Bo and Reena were wonderful characters. Reena takes her place right up there with my favourites Nora Roberts heroines, and that's no small thing. She's a strong and honourable woman, but not an annoyingly perfect one. Something I really appreciated about her was how her reactions to someone stalking her and taunting her as the villain did were perfect. I didn't realize until after I thought about it when I finished the book just how rare they were, and how sick I am of heroines (even cop heroines) always doing the "oh, it's nothing, I won't bother the police with this. I'll just hide it" thing. Reena doesn't. She does the sensible, right thing, and not just with the villain's actions. I stood up and applauded when I saw what she did when that other guy she was involved with hit her! Perfect!

Bo was the perfect guy for this tough, driven woman, an easygoing, lovely beta. But beta doesn't mean weak, and I though Bo was very strong in the way he wouldn't budge from certain positions. Someone says right in the book that he'll just go along until he reaches a certain line, but when he's reached that line, you'd need dynamite to move him from his position. He reminded me a bit of Declan, from Midnight Bayou, who I loved.

I also loved the family stuff, which was just vintage Nora. Reena's family is huge and they're all very close, and I loved that Roberts didn't make them a stereotypical Eye-talian meddlesome family but a realistical and three-dimensional group of secondary characters.

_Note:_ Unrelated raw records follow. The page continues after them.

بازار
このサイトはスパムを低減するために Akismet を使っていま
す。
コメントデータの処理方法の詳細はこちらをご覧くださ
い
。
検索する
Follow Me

The suspense element of this book was one I thought was really well done. Throughout it all, we readers see the villain coming close, and that adds a lot of tension because we know and Reena doesn't. And that was good, because there really was no reason she should catch on, so she didn't look like an idiot. The villain's identity isn't a big secret, really, but this doesn't diminish the suspensefulness of the story in any way.

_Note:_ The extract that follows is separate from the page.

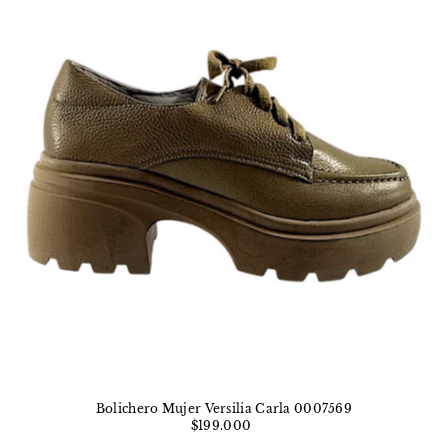
Bolichero Mujer Versilia Carla 0007569
$199.000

What didn't work quite that well was that the villains actions were a quite a bit too disturbing for me. Whenever he actually hit at people, it was truly horrific. All of them, really, but I think it was the first one and the cop's widow who hit me the hardest. The former maybe because I just wasn't expecting it (I read the reviews of the book months ago, so I'd forgotten a lot of what it was about) and the latter because I really think Nora gave too many details there. I really didn't need that much to know the villain was an evil, evil person. In those two, I actually had to consciously get out of the story and remind myself that these were NOT real people, but words on a page of a fiction book, one that wasn't even based on a real story.

For the most part, however, the balance between the chilling suspense, the sweet romance and the warm family stuff is pitch-perfect, and this is an amazing story. I'm very much looking forward to Robert's next single title, which comes out in a couple of months. The title of that one is Angels Fall, and if you want to know what it's about, take that link, since it's the only place where I've found a synopsis. I guess the good part of having waited so long to read Blue Smoke is that now I don't have that long to wait before the next book!